Embedding Cultural Diversity in Prototype-based Recommender Systems
This addresses fairness issues for users of cultural product platforms by reducing cultural overrepresentation, though it is incremental as it builds on existing prototype-based methods.
The paper tackles popularity bias in recommender systems that marginalizes underrepresented cultural groups by refining prototype-based matrix factorization methods, achieving a 27% reduction in average rank for long-tail items and a 2% improvement in HitRatio@10 compared to state-of-the-art.

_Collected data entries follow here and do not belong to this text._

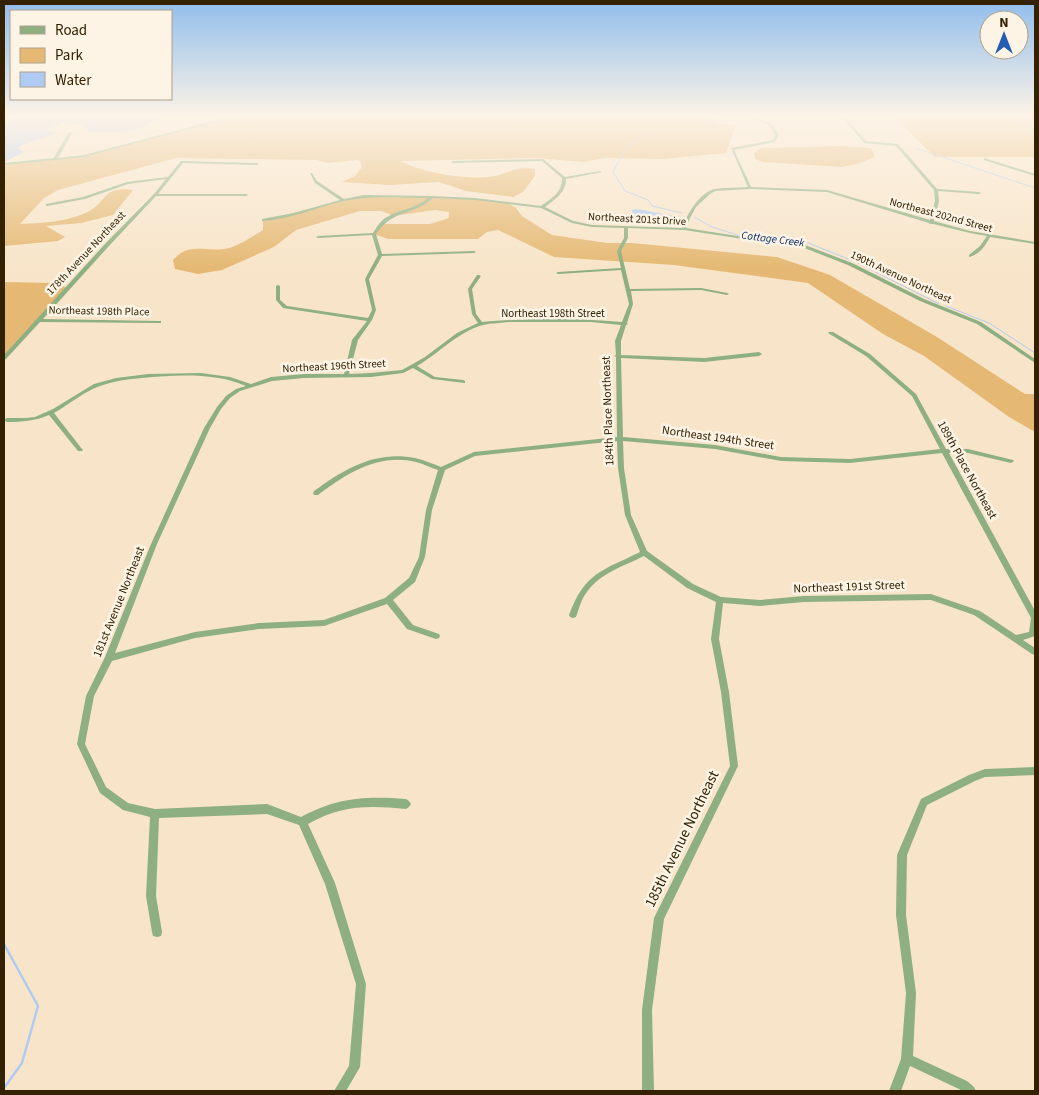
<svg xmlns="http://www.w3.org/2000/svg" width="1039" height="1095" font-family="'Source Sans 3',sans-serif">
	<rect width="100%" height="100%" fill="#f8e5c9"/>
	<path fill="#e5b974" d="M239 115H710L718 123 736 125 726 153 664 159 604 158 584 162 535 158 400 161C424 173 460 179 487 177 508 176 510 165 535 169V176L523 192 513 197 466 191 439 182 389 185 342 182 355 176 362 167 360 161 357 160 328 163 317 160 176 158 58 190 44 198 20 224C41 223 64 222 83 214 108 205 100 185 133 190L113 215 81 223 46 226 65 237 58 241 4 246V164L85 156Z
		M892 115H1035V157H935Z
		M839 146 871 148 875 157 857 164 842 167 763 162 755 159 754 153 761 148Z
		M364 196 475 199 507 203 515 207 522 216 552 235 607 243H632L777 257 830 275 937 337 1025 394H1035V432L1009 417 924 356 883 334 808 283 674 265 554 257 498 230 487 232 478 239H388L374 234 384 224H430L449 218V212L435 210 393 216 382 211H360L296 230 274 247 222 270 198 274 175 269 173 260C189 242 204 252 224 249 238 247 251 237 263 230V220Z
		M4 282 52 283 69 288 4 358Z"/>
	<path fill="#afcbf3" d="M20 115H168C158 119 149 125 140 128 122 134 107 131 89 132L82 124 63 123 46 130 56 133C44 140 30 139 18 148L24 152 4 162V125Z
		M637 209 674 216 677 218V224L634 223 632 210Z"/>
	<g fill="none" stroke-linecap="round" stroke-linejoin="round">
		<path stroke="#afcbf3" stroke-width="1" d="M645 133 625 149 613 172 625 191 648 200 652 206 682 213
			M915 148 1035 188
			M694 217 712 227 744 237 783 236 801 240 853 261
			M858 263 939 304
			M946 306 989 323 1035 353"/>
		<path stroke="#afcbf3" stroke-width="2.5" d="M4 944 38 1006 22 1063 4 1088"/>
		<path fill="#8daf81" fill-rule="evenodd" d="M236 115H242L84 157 4 165V163L54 158 68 133 70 132 72 133 58 158 84 155Z
			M742 115H747L771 123 779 135 775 142 734 150 751 187 827 190 930 220 935 201 934 190 896 146 864 143 844 119 845 117 866 141 898 144 937 189 979 192 981 193 979 194 938 191 939 201 934 221 970 231 1035 242V244L990 237C986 245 979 255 969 257V255L980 246 987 236 970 233 933 224H930L929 223 827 192 750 189 715 191 710 194 696 207 690 218 686 228 750 238 792 240 852 263 924 299 981 322 1035 359V363L977 324 920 301 848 265 789 242 750 240 684 230 628 228V238L621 251 630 289 701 288 727 293 729 294 727 295 701 290 631 291 633 304 627 323 628 324 626 325 621 341V355L704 358 759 352 762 354 759 356 704 362 621 358 623 437 715 445 781 457 850 459 940 449 912 396 866 356 828 333 829 332H833L870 354 916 394 946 449H968L1013 460 1014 461 1011 463 968 453H949L1035 611V636L1023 640 1035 648V655L1032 654 974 615 931 600 804 602 760 606 723 603 719 639 729 692 738 766 664 919 652 1010 654 1091H642V1010L654 918 730 766 721 692 711 639 716 602 687 588 644 556C624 566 600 573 587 592 581 599 579 609 576 617L573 618 570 617 569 615C585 572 602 571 640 552L625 515 618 468 617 441 475 456 445 470 432 510 425 557 415 582 393 600 413 625 439 634 440 636 439 638 436 639 407 629 387 604 324 626 259 629 195 638 112 661 94 696 85 744 106 787 128 803 155 809 267 804 301 817C338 797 366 796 406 799L409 801 411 804 409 807 406 809C369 805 340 805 308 824L335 883 366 984 360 1067 346 1091H334L349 1066 356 984 325 884 299 825 267 814 159 818 156 896 162 932 161 936 157 937 153 936 152 932 146 896 150 817 123 810 100 793 77 744 86 696 105 657 151 544 204 428 217 407 226 396 236 389 246 386C214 372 176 375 142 378 128 379 114 381 100 386 83 392 70 404 54 413L82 449 83 450 82 451H78L49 415C35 421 22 422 7 422L4 420 7 418H26L35 417 53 409 94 384 116 378 148 374 201 373 230 377 251 384 271 377 304 374H344L352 340 367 321 283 308 276 300V286L278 285 280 286V300L287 306 368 318 372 310 365 279 378 255 372 235 318 238 316 237 318 236 373 233C377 227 380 221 387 217 400 209 416 209 428 198 400 198 371 195 344 201 317 207 289 220 262 221V219L294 213 340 200 315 183 310 173H312L317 181 344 199 364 195 432 196 475 198 541 206C552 198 562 193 562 178L542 161 453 163 451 162 453 161 543 159 565 177 600 171 602 172 566 179C566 193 555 199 545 207L573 221 592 225 682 228C687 214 700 192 715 189 726 187 737 188 748 187L731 148 773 140 775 135 769 125ZM433 198 475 200 541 208 572 223 592 227 624 228V238L617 251 621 268 558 272 556 273 558 274 621 270 629 304 622 322C576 318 529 318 482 322L476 314 472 289 481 276 479 275H477L468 289 472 314 478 323 457 333 425 357 402 370 371 373 349 374 358 340 372 320 376 310 369 279 382 256 474 253 476 252 474 251 382 254 376 234C393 209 413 216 433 198ZM510 322H591L621 325 615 341 616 355 614 356 616 357 617 437 474 452 441 467C433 464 424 460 415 458 376 450 344 469 314 491L313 493 314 495H318C347 473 379 453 416 462 424 464 431 468 438 470L426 510 419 557 409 578 385 598 324 620 259 623 195 632 115 653 157 544 210 428 221 409 230 398 240 391 272 381 304 378 371 377 403 373 413 368 432 379 465 383V381L463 380 435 377 417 366C438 354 459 331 483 325 491 323 501 323 510 322ZM623 441 715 449 781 461 850 463 942 453 1031 618 1029 632 1016 635 980 611 931 594 804 596 760 600 721 597 693 584 647 551 631 515 624 468Z
			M984 158 1035 174V176L984 160Z
			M181 161 257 163 259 164 257 165 183 163 158 194H246L248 195 246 196H156L108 247 43 319 159 321H161V323L40 322 6 359 4 360V355L104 245 154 194 166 179 128 184 85 199 47 206H46V204L83 197 127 182 168 177Z
			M1035 767V775L985 777 975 781 927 805 907 855 906 915 916 993 913 1056 967 1081 974 1087 976 1091H962L959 1089 910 1066 901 1091H889L901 1059 906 993 896 915 897 855 921 799 969 775 985 769Z"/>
	</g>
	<linearGradient id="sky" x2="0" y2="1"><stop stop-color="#91bdec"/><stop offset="0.43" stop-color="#fcf3e7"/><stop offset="1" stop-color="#fcf3e7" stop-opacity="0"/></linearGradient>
	<rect width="1039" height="268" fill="url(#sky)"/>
	<g text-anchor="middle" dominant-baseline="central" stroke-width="5" stroke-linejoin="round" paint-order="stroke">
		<g font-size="11" fill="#332101" stroke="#fef4e6">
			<text transform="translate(941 215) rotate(15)">Northeast 202nd Street</text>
			<text transform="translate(637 219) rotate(3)">Northeast 201st Drive</text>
			<text transform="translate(86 253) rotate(-47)">178th Avenue Northeast</text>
			<text transform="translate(901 277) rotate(25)">190th Avenue Northeast</text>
			<text transform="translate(99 311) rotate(1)">Northeast 198th Place</text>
			<text x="553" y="313">Northeast 198th Street</text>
			<text transform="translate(334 366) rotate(-3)">Northeast 196th Street</text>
		</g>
		<g font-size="11" font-style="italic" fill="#032e67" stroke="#fef4e6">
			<text transform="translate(773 239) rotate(7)">Cottage Creek</text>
		</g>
		<g font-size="12" fill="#332101" stroke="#fef4e6">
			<text transform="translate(608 411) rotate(-92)">184th Place Northeast</text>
			<text transform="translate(718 438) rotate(8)">Northeast 194th Street</text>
			<text transform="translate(967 470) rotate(61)">189th Place Northeast</text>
			<text transform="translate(849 587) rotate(-2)">Northeast 191st Street</text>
			<text transform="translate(119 602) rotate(-68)">181st Avenue Northeast</text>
		</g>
		<g font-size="15" fill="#332101" stroke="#fef4e6">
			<text transform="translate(682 839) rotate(-64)">185th Avenue Northeast</text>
		</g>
	</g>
	<rect width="1039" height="1095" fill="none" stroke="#332101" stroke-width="10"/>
	<rect x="10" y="10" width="162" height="90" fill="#fef4e6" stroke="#ada08a"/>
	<rect x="20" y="26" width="25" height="8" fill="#8daf81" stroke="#ada08a"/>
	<text x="55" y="35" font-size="15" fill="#332101">Road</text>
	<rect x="20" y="48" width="25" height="15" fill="#e5b974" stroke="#ada08a"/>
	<text x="55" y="60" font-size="15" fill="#332101">Park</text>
	<rect x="20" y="72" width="25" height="15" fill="#afcbf3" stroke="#ada08a"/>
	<text x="55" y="85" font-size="15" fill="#332101">Water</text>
	<g transform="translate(1004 35)"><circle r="24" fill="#fef4e6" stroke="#ada08a"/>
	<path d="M0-4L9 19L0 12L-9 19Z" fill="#225daf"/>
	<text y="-8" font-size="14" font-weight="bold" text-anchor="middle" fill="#332101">N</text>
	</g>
</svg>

Popularity bias in recommender systems can increase cultural overrepresentation by favoring norms from dominant cultures and marginalizing underrepresented groups. This issue is critical for platforms offering cultural products, as they influence consumption patterns and human perceptions. In this work, we address popularity bias by identifying demographic biases within prototype-based matrix factorization methods. Using the country of origin as a proxy for cultural identity, we link this demographic attribute to popularity bias by refining the embedding space learning process. First, we propose filtering out irrelevant prototypes to improve representativity. Second, we introduce a regularization technique to enforce a uniform distribution of prototypes within the embedding space. Across four datasets, our results demonstrate a 27\% reduction in the average rank of long-tail items and a 2\% reduction in the average rank of items from underrepresented countries. Additionally, our model achieves a 2\% improvement in HitRatio@10 compared to the state-of-the-art, highlighting that fairness is enhanced without compromising recommendation quality. Moreover, the distribution of prototypes leads to more inclusive explanations by better aligning items with diverse prototypes.